A) Schematic depicting the strategy for temporal dissection of SYNAGAP1 haploinsufficiency on cell autonomous neuronal properties. Briefly, SYNGAP1 mice heterozygous for flanking LoxP (SYNGAP1_+/fl) sites were crossed to homozygous Ai9 Cre reporter mice (TD_+/+) and resulting offspring were injected with Cre virus at either PND1 or PND60. Whole-cell patch clamp recordings were carried out 14 days later. B) Photos were taken of an acute brain slice at PND14 with a mosaic expression of TdTomato+ neurons. Red box depicts a neuron that was successfully patched-clamped. C-D) Mean AMPA/NMDA ratios from either control (tdTomato-negative) or Cre+ (tdTomato-expressing) neurons patch-clamped in the two genotypes at the two developmental stages (neonatal = P<0.01; adults = p>0.05; Student’s t-test).

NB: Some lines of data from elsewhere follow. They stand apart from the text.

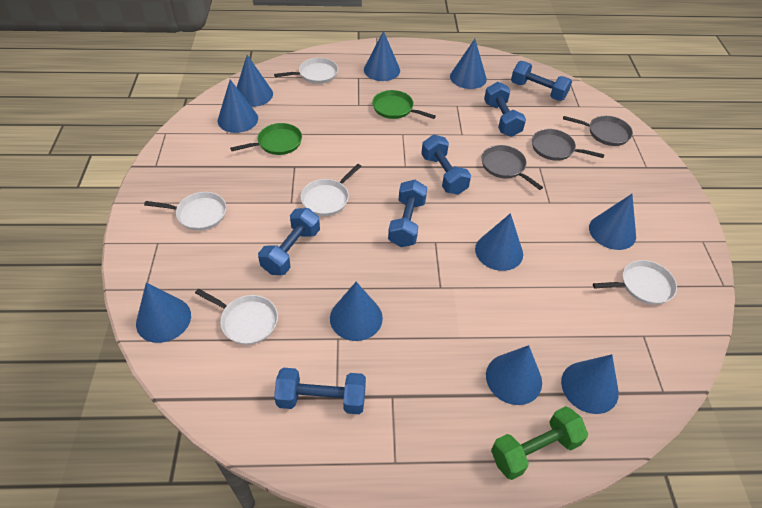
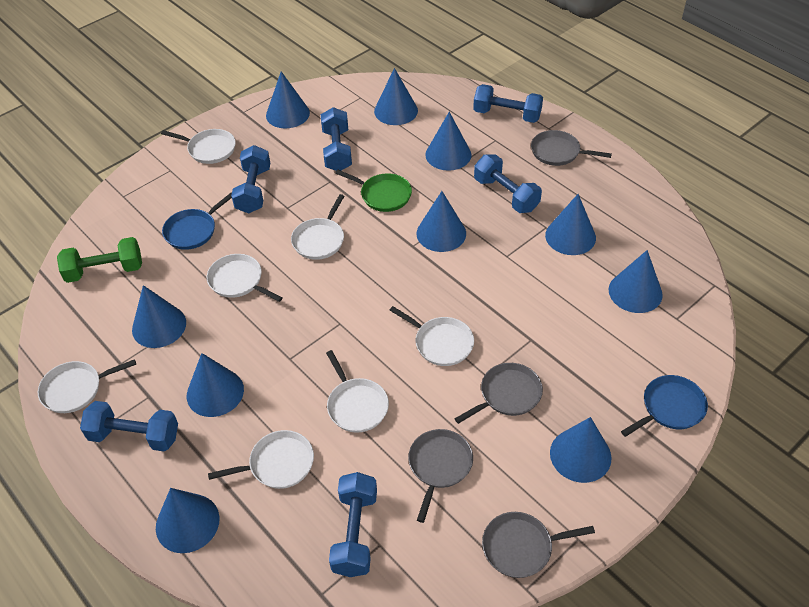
blue pan: none = 0 -> [162,192,232,250] [621,375,708,437] = 2
green pan: [230,123,302,155] [372,90,436,119] = 2 -> [335,170,412,212] = 1
grey pan: [481,145,543,190] [532,129,605,161] [563,116,633,146] = 3 -> [408,429,473,523] [454,363,543,424] [482,512,595,578] [531,130,612,166] = 4
white pan: [144,192,226,231] [195,289,278,345] [274,58,338,84] [301,164,362,216] [593,260,677,305] = 5 -> [38,359,136,413] [161,129,236,164] [207,254,283,302] [208,430,314,489] [291,194,344,260] [326,350,389,433] [389,306,474,366] = 7

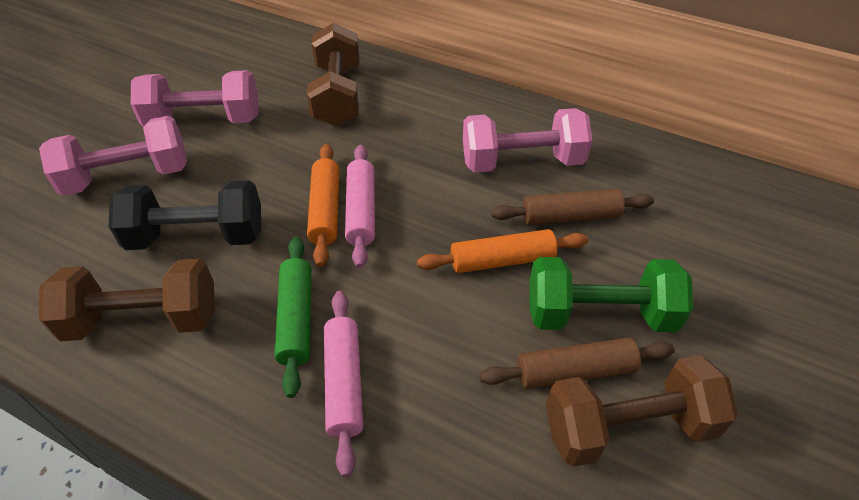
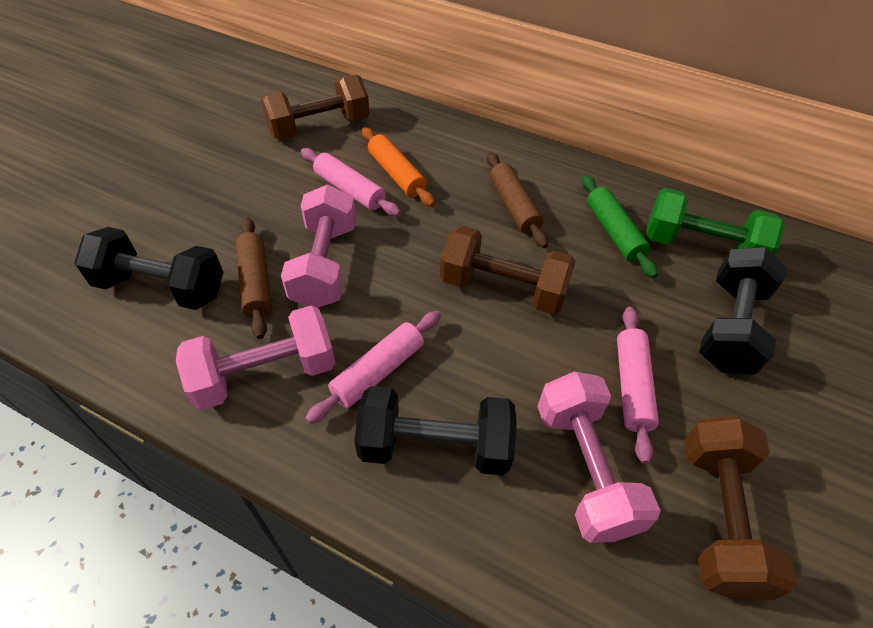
black dumbbell: [109,180,261,250] = 1 -> [75,227,224,310] [354,386,517,476] [699,247,786,375] = 3
orange rolling pin: [307,144,339,267] [417,229,588,273] = 2 -> [362,127,435,207] = 1
pink rolling pin: [324,291,363,477] [345,145,375,268] = 2 -> [301,148,401,216] [305,311,441,424] [617,307,659,464] = 3

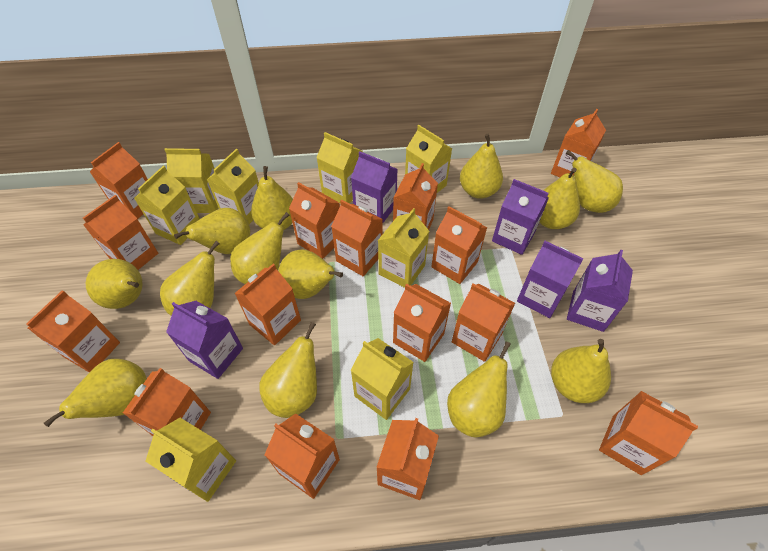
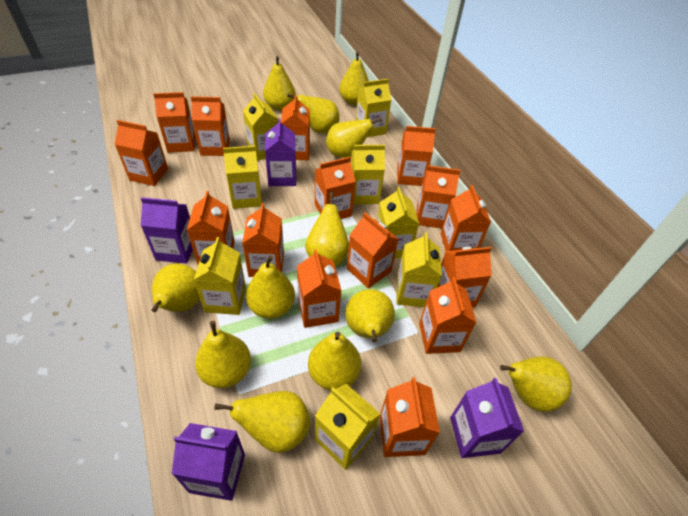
purple carton: [166,301,243,379] [351,151,397,222] [492,179,549,255] [517,241,584,318] [567,250,633,332] = 5 -> [141,197,193,264] [172,423,245,501] [265,118,296,186] [450,378,524,458] = 4
yellow pear: [44,359,147,427] [86,259,143,309] [160,241,220,316] [174,208,250,254] [230,212,290,284] [251,166,293,230] [259,322,317,418] [278,250,343,299] [447,342,511,437] [460,134,503,199] [539,168,580,229] [551,339,611,403] [566,150,623,213] = 13 -> [152,263,200,312] [195,321,251,388] [214,391,310,453] [246,255,295,319] [263,56,295,111] [287,94,339,133] [305,192,349,266] [308,332,361,390] [326,118,382,158] [339,51,369,105] [345,289,395,343] [500,356,572,412] = 12

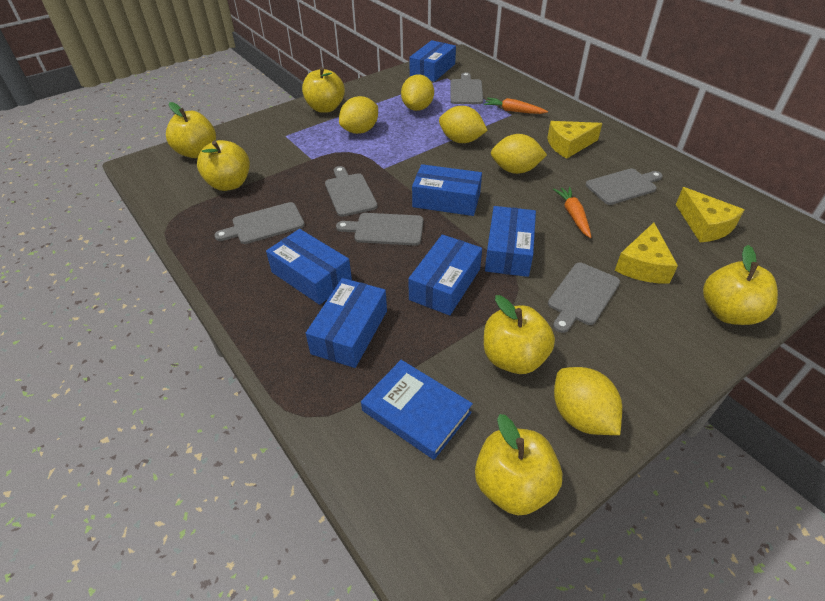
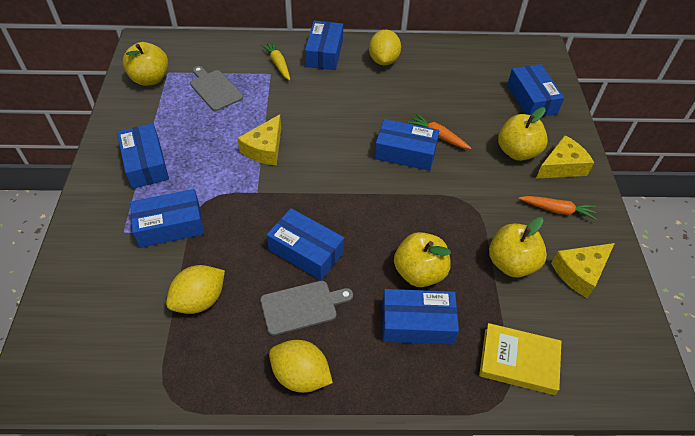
blue book: [361,360,473,460] = 1 -> none = 0
blue box: [266,229,352,305] [306,278,387,368] [408,234,482,315] [409,40,456,82] [412,164,482,216] [485,206,536,277] = 6 -> [117,124,169,189] [130,189,204,248] [267,208,344,280] [305,21,343,70] [374,119,439,171] [382,289,459,345] [507,64,564,117] = 7
grey cutting board: [214,202,305,244] [325,166,378,217] [336,213,424,246] [451,72,483,104] [548,263,620,333] [586,168,663,205] = 6 -> [190,66,243,111] [260,281,353,336] = 2
yellow apple: [166,102,216,158] [197,140,250,191] [302,67,345,113] [475,414,562,515] [484,295,555,374] [703,245,778,325] = 6 -> [123,42,168,86] [394,232,451,287] [489,217,547,277] [498,107,548,161] = 4
yellow book: none = 0 -> [479,323,561,395] = 1
yellow carrot: none = 0 -> [261,41,290,80] = 1
yellow lemon: [339,96,378,134] [401,74,434,111] [439,106,488,143] [491,134,547,174] [554,367,622,435] = 5 -> [166,265,225,314] [269,340,333,393] [369,30,401,65] = 3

Figure 8. Rescuing SynGAP protein expression in adult mice has minimal impact on cognition and behavior

A) Experimental scheme - Hemizygous male Cre mice were mated with female heterozygous SYNGAP1 lox stop (rescue) mice to generate four different genotypes: Cre−/WT, Cre−/lx-st, Cre+/WT, Cre+/lx-st, which were run through a behavioral battery at 8 wks, administered TMX for 5 consecutive days, retested in the behavioral battery 1 month later, and brains extracted and prepared for Southern and Western blots. B) The mice were run for 30 min sessions in a standard open field test before and after TMX administrations and analyzed for distances traveled. Students T-test: [pre-TMX, Cre− (WT (n=11) vs. Het (n=16)); Cre+ (WT (n=11) vs. Het (n=10)); post-TMX: Cre− (WT (n=10) vs. Het (n=15)); Cre+ (WT (n=10) vs. Het (n=10)); **P<0.005, ***P<0.001]. C) The mice were run in a standard 5 min elevated plus maze test before and after TMX administrations and analyzed for percent time spent in the open arms of the maze. Students T-test: [pre-TMX, Cre− (WT (n=11) vs. Het (n=16)); Cre+ (WT (n=11) vs. Het (n=10)); post-TMX: Cre− (WT (n=10) vs. Het (n=15)); Cre+ (WT (n=10) vs. Het (n=10)); *P<0.05, ***P<0.001]. D) The mice were run in a standard automated discrete-trials spontaneous alternation test three times before and after TMX administrations and analyzed for average percent alternation. Cre−/WTs and Cre+/WTs alternated significantly above chance (50%) level before and after TMX administrations, while the corresponding het groups did not. Dashed line represents chance levels of alternation (50%). Students One-Sample T-test against population mean of 50%: [pre-TMX: Cre− (WT (n=11), Het (n=16)); Cre+ (WT (n=11), Het (n=10)); post-TMX: Cre− (WT (n=10) vs. Het (n=15)); Cre+ (WT (n=10) vs. Het (n=10)); *P<0.05, **P<0.005]. E) Frontal cortical brain tissue from all four groups of mice was dissected and processed for Southern blot analysis, which confirmed that TMX excised the LoxP-Stop cassette in adult Cre-ERt2 positive animals. Four subjects from each group were randomly chosen for genetic analysis. Lanes with asterisks were loaded with C57/Bl6 positive control genomic DNA. F) Hippocampal tissues from the mice were dissected and processed for Western blot analysis of SynGAP protein levels normalized to β-tubulin after TMX administrations and behavioral testing (n=7 per group; t-test, P<0.001).